I am an engineer but have been unemployed. I got offered a great job but it is in a different state where I know no one. It is difficult for me to make friends but I finally know a lot of nice folks in my current city. What do you recommend?

–Looking to Get Back on the Gravy Train (United States)


If the job you have been offered is good and you’ve been looking for a long time and the town you’d move to seems livable, don’t let the fear of not being able to meet people stop you from taking the job.

You managed to get to know lots of nice folks where you live now so you can do it again in your new home. Plus you’ll still be able to keep in touch easily with your current friends, thanks to the Internet and reasonably priced airfare.

If you do take the job, start looking into clubs or organizations in the new location. Check into places such as, where you can hook up with people with similar interests and have the opportunity to meet new friends.

Congratulations on this new opportunity.




At this point in life I have a weak resume, no real connections and all I’ve done for the past eight years is send out resumes to nonprofits, which I’d eventually like to work in, to no avail. My plan B has always been to just work for a college but it ALL seems so ho-hum. Do you have any suggestions as far as bringing something about easily–I’m pretty tired of trying to figure it out and going that route just makes everything seem hard and a little pointless. Am I apathetic or what?

–Ann (United States)


I understand the challenges of seeking work during this time in the United States. Don’t just send out resumes as many jobs are not actually filled solely through the standard resume route. Only target places you really want to work for. Find a place that does work you’re passionate about and, if you can, volunteer a couple hours a week so they can get to know you.

Another target maybe five top places with causes that you want to champion and call the person who is in charge of the area you are most interested in and talk to them. Tell them your skills, your experience, ask how you can help, and ask if they can meet with you or at least have a chat about how you can get in at their organization. It doesn’t hurt to ask.

Once they know you and what you’re capable of, they’d be smart to hire you. Even if nothing is available at the time, leave your contact info and keep in touch periodically (maybe a postcard every month or something) and keep yourself in the forefront of their minds so hopefully they’ll contact you when an opening does come up.

Finally, reset the energy of your job search.

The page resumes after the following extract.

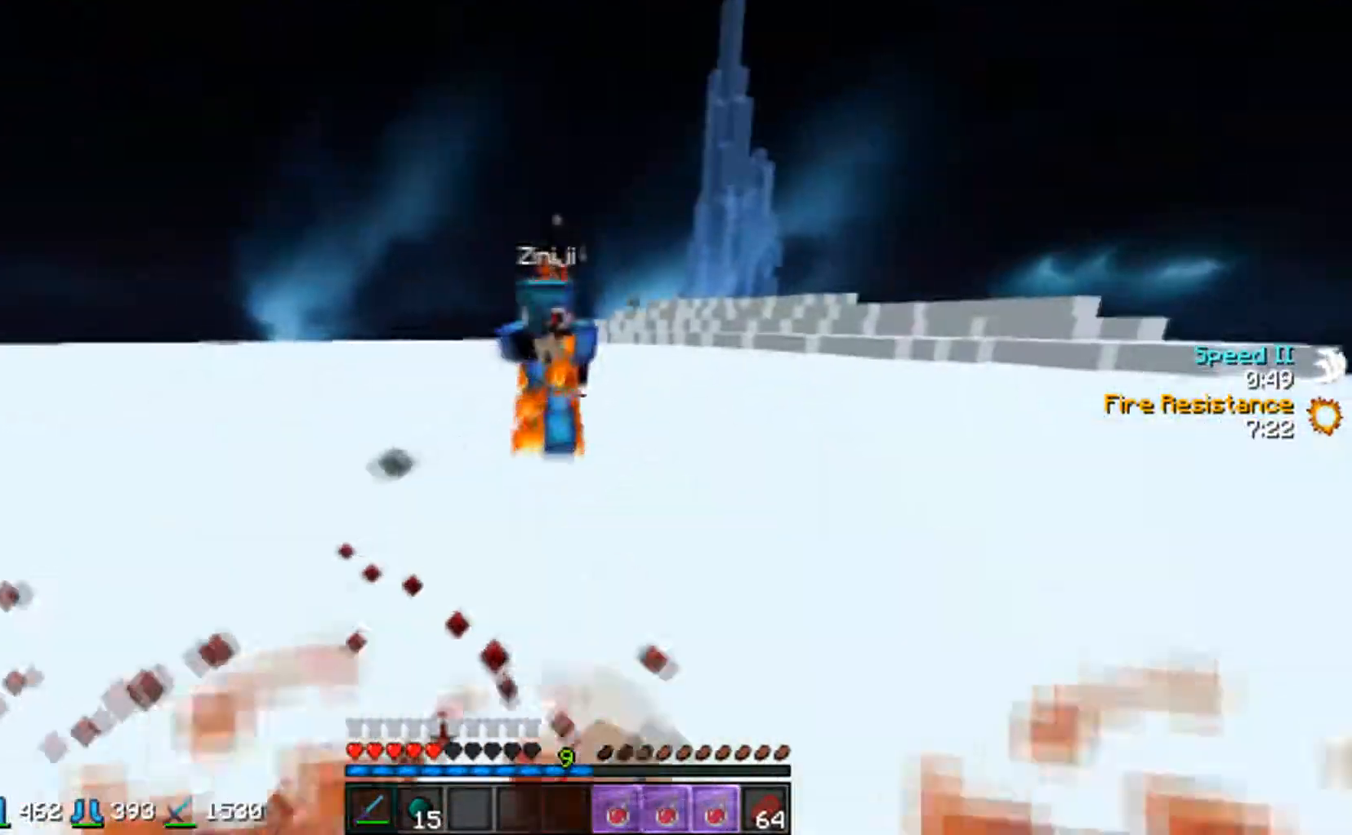
{"keys": ["d", "w"], "mouse": ["left"], "events": [[117, "mouse_left", "down"], [183, "mouse_left", "up"], [217, "mouse_left", "down"], [283, "mouse_left", "up"], [317, "d", "down"], [317, "mouse_left", "down"], [367, "mouse_left", "up"], [417, "mouse_left", "down"]]}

Go in and HAVE the job you want in the powerful energy that is divinely yours. Don’t go in with the energy of needing a job, like they’d be doing you a favor to hire you, or like a beggar asking for a handout. HAVE the energy of your dream job first, then go in, offering and allowing them the honor and gift of you working for their organization. Once you do this, the energy will start to build.

As far as apathy, apathy is a form of resistance, and resistance can create walls between you and what you’re trying to create. So have enthusiasm and fun in your job search. The human resource people will sense that, even when they’re just looking at your resume.